Keadilan Terapi untuk Lindsay Lohan
2 min read
Hakim Mahkamah Agung Marsha Revel melakukan sedikit “apa yang diperintahkan dokter” kepada Lindsay Lohan. Putusan hakim yang mengharuskan Lohan menghabiskan 90 hari di penjara adalah satu langkah untuk membantunya memahami bahwa mengemudi di bawah pengaruh alkohol dan kemudian membatalkan kelas pendidikan alkohol yang diperintahkan pengadilan adalah hal yang tercela. Ini adalah tanda—walaupun jarang terjadi—bahwa tidak semua orang, di mana pun, di setiap momen kehidupan Lohan akan tunduk pada kecantikan, bakat, dan selebritisnya yang langka. Kini, ada seseorang, setidaknya dalam satu kesempatan, yang menganggap Lohan memiliki standar obyektif mengenai karakter dan perilaku dan menganggap Lohan menginginkannya.
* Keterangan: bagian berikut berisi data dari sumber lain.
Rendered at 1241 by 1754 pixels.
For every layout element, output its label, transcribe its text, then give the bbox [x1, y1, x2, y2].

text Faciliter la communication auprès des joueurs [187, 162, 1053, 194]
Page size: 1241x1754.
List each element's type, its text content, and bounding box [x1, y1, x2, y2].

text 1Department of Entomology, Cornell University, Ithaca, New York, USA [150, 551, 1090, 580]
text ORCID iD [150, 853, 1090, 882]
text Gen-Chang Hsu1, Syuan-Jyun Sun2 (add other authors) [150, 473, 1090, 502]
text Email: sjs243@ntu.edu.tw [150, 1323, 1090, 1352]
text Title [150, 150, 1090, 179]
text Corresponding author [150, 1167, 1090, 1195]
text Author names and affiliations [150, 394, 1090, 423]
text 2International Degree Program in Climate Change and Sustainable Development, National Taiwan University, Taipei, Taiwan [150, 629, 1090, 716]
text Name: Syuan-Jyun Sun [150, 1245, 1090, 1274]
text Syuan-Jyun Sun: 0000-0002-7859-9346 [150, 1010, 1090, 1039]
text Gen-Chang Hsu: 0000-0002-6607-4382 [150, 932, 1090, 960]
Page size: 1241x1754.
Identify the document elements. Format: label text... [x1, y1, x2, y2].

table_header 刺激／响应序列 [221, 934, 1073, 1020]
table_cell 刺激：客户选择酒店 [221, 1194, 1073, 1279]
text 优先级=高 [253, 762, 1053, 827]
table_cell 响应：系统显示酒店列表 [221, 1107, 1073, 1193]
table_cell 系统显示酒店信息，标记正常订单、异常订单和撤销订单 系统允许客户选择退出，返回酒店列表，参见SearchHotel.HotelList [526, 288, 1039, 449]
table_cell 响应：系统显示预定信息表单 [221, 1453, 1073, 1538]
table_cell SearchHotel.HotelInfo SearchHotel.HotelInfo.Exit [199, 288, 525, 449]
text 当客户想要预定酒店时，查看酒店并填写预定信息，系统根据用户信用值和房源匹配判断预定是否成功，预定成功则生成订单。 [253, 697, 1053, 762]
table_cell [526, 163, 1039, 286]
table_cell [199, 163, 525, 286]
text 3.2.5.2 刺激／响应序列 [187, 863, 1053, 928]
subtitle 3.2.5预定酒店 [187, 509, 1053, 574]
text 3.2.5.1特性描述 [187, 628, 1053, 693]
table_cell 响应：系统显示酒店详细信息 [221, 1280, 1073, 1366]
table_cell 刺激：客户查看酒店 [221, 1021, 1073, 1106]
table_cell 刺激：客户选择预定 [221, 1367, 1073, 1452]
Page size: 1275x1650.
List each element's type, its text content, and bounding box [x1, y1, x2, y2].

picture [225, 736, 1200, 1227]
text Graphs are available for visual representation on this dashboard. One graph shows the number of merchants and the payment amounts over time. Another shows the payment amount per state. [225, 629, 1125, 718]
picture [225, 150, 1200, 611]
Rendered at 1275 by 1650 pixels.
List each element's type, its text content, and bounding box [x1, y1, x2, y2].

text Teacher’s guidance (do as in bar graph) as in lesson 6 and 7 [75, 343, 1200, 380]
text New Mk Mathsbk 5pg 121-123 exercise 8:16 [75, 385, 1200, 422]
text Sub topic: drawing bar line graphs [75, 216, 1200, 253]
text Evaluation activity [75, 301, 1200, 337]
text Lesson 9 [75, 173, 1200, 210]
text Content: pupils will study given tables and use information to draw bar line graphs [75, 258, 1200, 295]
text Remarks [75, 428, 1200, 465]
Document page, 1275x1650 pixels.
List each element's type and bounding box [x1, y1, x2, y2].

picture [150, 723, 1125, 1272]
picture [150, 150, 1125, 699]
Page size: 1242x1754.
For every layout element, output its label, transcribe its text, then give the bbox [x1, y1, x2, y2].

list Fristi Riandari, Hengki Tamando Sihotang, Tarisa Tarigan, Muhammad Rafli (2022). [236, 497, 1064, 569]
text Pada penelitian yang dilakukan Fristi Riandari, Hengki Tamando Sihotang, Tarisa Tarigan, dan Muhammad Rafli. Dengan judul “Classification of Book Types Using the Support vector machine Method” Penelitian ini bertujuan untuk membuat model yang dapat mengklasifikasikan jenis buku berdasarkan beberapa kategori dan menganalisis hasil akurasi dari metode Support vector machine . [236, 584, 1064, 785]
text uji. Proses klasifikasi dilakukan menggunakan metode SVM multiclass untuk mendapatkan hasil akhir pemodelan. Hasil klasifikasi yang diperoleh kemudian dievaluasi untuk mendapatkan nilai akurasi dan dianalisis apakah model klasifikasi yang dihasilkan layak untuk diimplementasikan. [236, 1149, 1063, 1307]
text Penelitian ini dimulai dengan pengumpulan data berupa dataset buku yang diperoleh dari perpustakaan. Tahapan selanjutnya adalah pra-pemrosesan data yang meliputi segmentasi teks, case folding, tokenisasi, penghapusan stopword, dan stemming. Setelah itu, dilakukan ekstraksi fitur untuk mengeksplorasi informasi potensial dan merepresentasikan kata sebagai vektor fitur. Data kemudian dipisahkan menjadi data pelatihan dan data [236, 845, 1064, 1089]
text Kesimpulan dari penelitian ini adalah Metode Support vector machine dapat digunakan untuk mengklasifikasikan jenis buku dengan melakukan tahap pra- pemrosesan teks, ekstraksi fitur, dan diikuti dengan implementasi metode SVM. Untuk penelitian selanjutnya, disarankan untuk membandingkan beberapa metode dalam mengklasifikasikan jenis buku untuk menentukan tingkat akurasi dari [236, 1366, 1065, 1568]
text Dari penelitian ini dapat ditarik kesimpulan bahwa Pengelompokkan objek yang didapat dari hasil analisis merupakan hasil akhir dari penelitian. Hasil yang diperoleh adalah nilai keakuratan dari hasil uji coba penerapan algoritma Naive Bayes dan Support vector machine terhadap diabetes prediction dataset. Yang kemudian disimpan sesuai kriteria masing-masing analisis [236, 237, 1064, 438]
Penilaian lahiriah, bahkan dari sofa, tidak selalu berarti wawasan bagi seorang pecandu, namun hal itu mempunyai peluang. Paling tidak, hal ini memberi Lohan bukti lebih lanjut bahwa keputusan dan tindakannya menempatkannya di luar norma dan cukup berbahaya untuk membuatnya dikurung di balik jeruji besi.
Para produser yang menunggu Lohan berakting dalam film mereka tidak akan memberitahunya seberapa jauh kejatuhannya. Pembuat lini pakaian barunya tidak akan melakukannya. Namun dengan kejelasan dan kejujuran serta keadilan dan tanpa kebencian, Hakim Revel melakukannya.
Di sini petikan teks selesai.